There’s a line in the classic movie, The Producers, when one character says to the other, I lieb you, baby. I lieb you. Now lieb me alone.

The speaker clearly wants the other person to vacate the premises immediately. Leave him alone with an empty space, so to speak.

That’s what it means to vacate a judgment – the entire thing vanishes in a puff of smoke, leaving no judgment behind. The lawsuit remains active, but the clock is turned back so that the judgment is erased.

There are two ways for a creditor to get a judgment against you. They are:

  1. A judge can make a ruling that the creditor has proven all aspects of a case against you; or
  2. A judge can make a ruling that a creditor is entitled to a judgment because you didn’t fight the lawsuit.

The first way is usually called a judgment on the merits and the second way is called a default judgment.

In both situations, it is possible to get the judgment wiped out as if it never happened.

The process of wiping out a judgment entirely is called vacating the judgment.

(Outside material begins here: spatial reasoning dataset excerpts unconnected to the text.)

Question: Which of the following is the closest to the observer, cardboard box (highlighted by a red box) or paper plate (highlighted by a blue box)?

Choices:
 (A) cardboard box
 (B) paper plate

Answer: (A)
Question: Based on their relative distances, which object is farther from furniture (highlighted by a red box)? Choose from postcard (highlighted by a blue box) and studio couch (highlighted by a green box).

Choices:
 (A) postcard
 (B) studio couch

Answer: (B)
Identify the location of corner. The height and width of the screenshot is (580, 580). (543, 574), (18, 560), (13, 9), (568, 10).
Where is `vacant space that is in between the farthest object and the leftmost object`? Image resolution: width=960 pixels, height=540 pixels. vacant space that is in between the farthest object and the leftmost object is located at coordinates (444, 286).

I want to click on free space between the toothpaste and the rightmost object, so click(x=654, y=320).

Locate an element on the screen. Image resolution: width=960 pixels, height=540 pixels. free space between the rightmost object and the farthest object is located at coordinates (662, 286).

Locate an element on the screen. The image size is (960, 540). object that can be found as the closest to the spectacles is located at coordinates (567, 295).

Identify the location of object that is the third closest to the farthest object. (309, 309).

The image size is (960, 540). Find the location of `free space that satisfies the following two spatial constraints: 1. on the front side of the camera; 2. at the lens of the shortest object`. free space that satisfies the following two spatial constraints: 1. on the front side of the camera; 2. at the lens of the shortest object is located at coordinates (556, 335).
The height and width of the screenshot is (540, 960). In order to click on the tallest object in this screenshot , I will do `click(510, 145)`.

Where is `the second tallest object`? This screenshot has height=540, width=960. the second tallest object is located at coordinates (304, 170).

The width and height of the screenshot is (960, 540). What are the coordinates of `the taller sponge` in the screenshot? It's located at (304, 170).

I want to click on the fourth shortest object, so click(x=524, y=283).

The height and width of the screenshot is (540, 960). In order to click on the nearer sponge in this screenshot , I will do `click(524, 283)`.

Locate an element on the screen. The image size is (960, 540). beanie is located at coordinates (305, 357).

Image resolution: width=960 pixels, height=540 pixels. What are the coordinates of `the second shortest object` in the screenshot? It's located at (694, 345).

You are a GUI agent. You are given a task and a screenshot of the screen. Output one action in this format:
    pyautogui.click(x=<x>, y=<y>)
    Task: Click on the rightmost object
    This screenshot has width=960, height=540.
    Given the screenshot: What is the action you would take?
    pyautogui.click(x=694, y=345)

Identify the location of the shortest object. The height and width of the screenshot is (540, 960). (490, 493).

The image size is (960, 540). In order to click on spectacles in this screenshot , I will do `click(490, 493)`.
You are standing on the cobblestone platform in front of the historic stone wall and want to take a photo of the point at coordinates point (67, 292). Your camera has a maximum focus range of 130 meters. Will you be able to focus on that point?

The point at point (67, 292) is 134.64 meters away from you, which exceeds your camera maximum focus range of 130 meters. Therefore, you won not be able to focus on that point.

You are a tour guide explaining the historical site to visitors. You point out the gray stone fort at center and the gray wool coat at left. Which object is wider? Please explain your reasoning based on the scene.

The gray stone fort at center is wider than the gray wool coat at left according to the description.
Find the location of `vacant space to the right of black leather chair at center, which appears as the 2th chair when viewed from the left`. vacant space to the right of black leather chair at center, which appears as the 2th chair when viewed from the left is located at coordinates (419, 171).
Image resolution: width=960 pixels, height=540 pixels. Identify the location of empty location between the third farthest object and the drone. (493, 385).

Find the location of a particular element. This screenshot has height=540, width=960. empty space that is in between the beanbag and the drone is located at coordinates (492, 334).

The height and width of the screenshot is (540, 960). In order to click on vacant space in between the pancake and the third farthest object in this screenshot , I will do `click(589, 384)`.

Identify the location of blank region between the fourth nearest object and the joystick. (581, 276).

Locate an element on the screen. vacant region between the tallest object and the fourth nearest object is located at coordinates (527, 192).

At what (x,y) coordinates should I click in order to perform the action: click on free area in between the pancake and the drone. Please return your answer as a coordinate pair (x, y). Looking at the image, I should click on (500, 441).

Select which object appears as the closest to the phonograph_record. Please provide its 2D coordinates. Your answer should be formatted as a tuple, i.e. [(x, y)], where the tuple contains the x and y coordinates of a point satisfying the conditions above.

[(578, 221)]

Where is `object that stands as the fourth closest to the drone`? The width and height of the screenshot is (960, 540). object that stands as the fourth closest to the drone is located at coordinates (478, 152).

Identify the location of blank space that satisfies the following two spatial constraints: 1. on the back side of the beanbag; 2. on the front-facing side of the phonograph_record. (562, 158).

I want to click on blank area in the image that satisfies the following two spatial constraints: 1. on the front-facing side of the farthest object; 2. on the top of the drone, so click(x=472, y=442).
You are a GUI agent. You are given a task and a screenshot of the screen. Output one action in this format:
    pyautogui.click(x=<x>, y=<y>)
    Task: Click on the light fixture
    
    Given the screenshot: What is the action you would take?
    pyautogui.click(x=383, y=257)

Two Ways To Vacate A Judgment

Just as there are two ways for a creditor to get a judgment against you, there are two ways to have the judgment vacated. They are:

  1. Appeal the judgment and have the appeals court render the original judgment void; or
  2. Ask the original court to vacate a default judgment so that you can fight the lawsuit.

Grounds For Vacating A Default Judgment

Each state has its own rules for vacating a default judgment filed against you. In California, for example, a judge can vacate a default judgment taken due to mistake, inadvertence, surprise, or excusable neglect.

In New York, the rule is similar. Under that state’s law, you can vacate a default if the judge believes you had a reasonable excuse for missing the original court date as well as a good defense to the lawsuit.

Both states allow the judge to set aside the judgment if you were never served with the original lawsuit papers. In addition, there are time limits involved.

Impact On Your Credit Report

Just because the judgment is vacated doesn’t mean that the lawsuit disappears. In fact, vacating the judgment means that the lawsuit is active once again.

The lawsuit will continue to show up on your credit report, though the judgment will not longer be reported to the credit reporting agencies.

If you win the lawsuit that will be reflected on your credit report. And if you lose, the new judgment will be reported.

Do This Before You Ask the Court to Set Aside the Judgment

Sometimes setting aside the judgment isn’t a good idea. If you don’t have a reasonable defense to the creditor’s claims then the judge will deny your request because it’s a stall tactic and waste of time.

A better decision might be to see if the creditor’s attorney will work out a voluntary repayment plan or lump sum settlement with you. Most attorneys are willing to listen to a reasonable proposal because it allows them to collect without having to spend the time or money involved in getting a wage garnishment order.

You should also look at the amount the creditor can get in a wage garnishment. If your income is relatively low, the garnishment may come to far less than what the creditor would demand in a voluntary repayment. Many states even have a way to prevent garnishment if your income falls below a certain level.

Don’t Let It Get That Far

If you get lawsuit papers, either file an Answer or get to a lawyer like me who defends collection actions.

Waiting for a default judgment in the hopes that you can get it vacated isn’t a very good plan of attack. After all, the judge may deny your motion – and then you’ll be sitting with a judgment against you and nobody to blame but yourself.